[Page images and extracted text]
+ + +

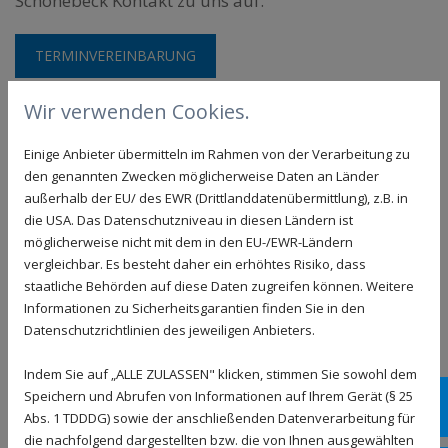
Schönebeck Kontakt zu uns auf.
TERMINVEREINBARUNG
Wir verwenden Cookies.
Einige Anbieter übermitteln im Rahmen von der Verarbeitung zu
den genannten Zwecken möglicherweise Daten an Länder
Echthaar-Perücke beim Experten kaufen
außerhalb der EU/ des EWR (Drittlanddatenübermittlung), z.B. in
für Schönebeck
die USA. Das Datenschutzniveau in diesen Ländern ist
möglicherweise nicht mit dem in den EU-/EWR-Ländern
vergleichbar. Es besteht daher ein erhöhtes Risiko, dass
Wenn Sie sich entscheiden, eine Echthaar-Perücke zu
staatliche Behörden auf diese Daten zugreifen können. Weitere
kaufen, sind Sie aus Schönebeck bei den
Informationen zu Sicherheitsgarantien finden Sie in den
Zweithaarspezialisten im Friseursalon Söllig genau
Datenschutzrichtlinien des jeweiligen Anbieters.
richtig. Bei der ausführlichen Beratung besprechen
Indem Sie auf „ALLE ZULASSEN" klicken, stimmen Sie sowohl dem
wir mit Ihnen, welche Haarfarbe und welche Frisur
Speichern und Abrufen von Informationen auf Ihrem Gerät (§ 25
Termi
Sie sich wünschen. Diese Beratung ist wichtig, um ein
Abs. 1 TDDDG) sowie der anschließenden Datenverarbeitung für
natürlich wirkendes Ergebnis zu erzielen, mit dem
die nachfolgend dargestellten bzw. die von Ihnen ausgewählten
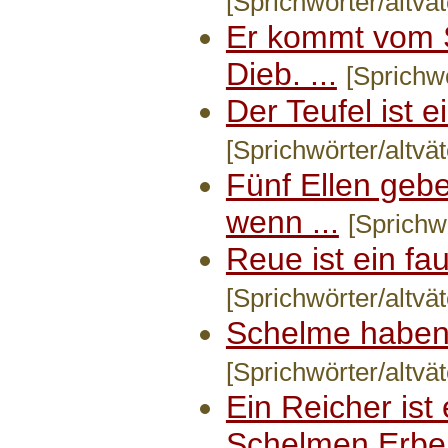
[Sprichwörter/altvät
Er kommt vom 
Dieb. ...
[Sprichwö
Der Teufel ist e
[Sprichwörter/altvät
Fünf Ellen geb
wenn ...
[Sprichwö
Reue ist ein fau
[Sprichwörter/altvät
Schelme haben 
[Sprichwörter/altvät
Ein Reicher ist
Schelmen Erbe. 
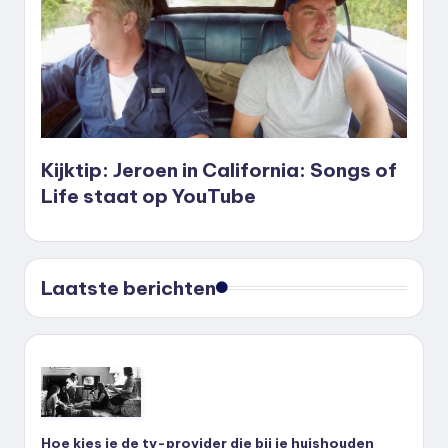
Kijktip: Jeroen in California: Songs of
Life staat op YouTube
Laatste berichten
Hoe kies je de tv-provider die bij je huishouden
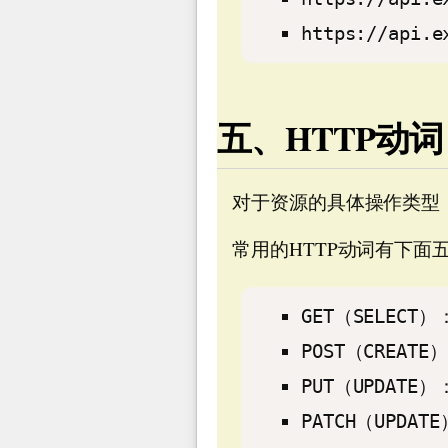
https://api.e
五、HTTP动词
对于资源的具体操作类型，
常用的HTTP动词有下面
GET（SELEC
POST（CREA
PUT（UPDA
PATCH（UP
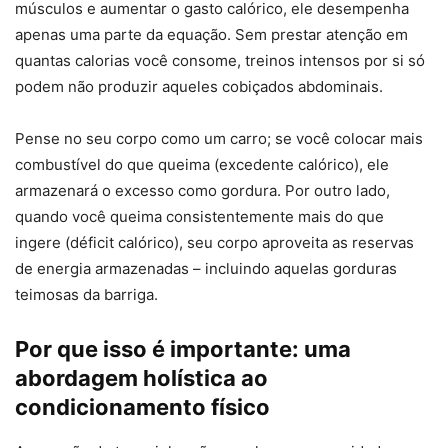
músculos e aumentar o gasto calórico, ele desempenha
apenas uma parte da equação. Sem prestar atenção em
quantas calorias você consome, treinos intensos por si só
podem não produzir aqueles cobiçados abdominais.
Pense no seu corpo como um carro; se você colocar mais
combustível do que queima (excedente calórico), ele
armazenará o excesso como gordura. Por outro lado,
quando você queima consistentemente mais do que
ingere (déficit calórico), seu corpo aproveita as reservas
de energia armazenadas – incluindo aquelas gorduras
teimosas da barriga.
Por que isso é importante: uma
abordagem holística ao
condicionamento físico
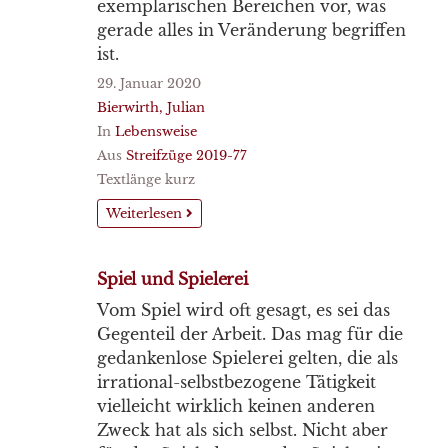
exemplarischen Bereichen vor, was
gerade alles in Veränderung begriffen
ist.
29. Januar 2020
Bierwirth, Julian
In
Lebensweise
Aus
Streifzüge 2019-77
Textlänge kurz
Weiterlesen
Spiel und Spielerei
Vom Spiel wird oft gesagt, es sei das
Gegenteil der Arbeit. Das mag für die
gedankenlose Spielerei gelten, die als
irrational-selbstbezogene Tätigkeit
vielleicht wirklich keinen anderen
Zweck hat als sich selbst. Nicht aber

+ + +

* Work item:
Write out exactly the lines above between the one with "Indem Sie auf" and the one with "Weiterlesen", inclusive, with pictures left out.

* Response below:
Indem Sie auf „ALLE ZULASSEN" klicken, stimmen Sie sowohl dem
wir mit Ihnen, welche Haarfarbe und welche Frisur
Speichern und Abrufen von Informationen auf Ihrem Gerät (§ 25
Termi
Sie sich wünschen. Diese Beratung ist wichtig, um ein
Abs. 1 TDDDG) sowie der anschließenden Datenverarbeitung für
natürlich wirkendes Ergebnis zu erzielen, mit dem
die nachfolgend dargestellten bzw. die von Ihnen ausgewählten
[Sprichwörter/altvät
Er kommt vom 
Dieb. ...
[Sprichwö
Der Teufel ist e
[Sprichwörter/altvät
Fünf Ellen geb
wenn ...
[Sprichwö
Reue ist ein fau
[Sprichwörter/altvät
Schelme haben 
[Sprichwörter/altvät
Ein Reicher ist
Schelmen Erbe. 
Kijktip: Jeroen in California: Songs of
Life staat op YouTube
Laatste berichten
Hoe kies je de tv-provider die bij je huishouden
https://api.e
五、HTTP动词
对于资源的具体操作类型，
常用的HTTP动词有下面
GET（SELEC
POST（CREA
PUT（UPDA
PATCH（UP
músculos e aumentar o gasto calórico, ele desempenha
apenas uma parte da equação. Sem prestar atenção em
quantas calorias você consome, treinos intensos por si só
podem não produzir aqueles cobiçados abdominais.
Pense no seu corpo como um carro; se você colocar mais
combustível do que queima (excedente calórico), ele
armazenará o excesso como gordura. Por outro lado,
quando você queima consistentemente mais do que
ingere (déficit calórico), seu corpo aproveita as reservas
de energia armazenadas – incluindo aquelas gorduras
teimosas da barriga.
Por que isso é importante: uma
abordagem holística ao
condicionamento físico
exemplarischen Bereichen vor, was
gerade alles in Veränderung begriffen
ist.
29. Januar 2020
Bierwirth, Julian
In
Lebensweise
Aus
Streifzüge 2019-77
Textlänge kurz
Weiterlesen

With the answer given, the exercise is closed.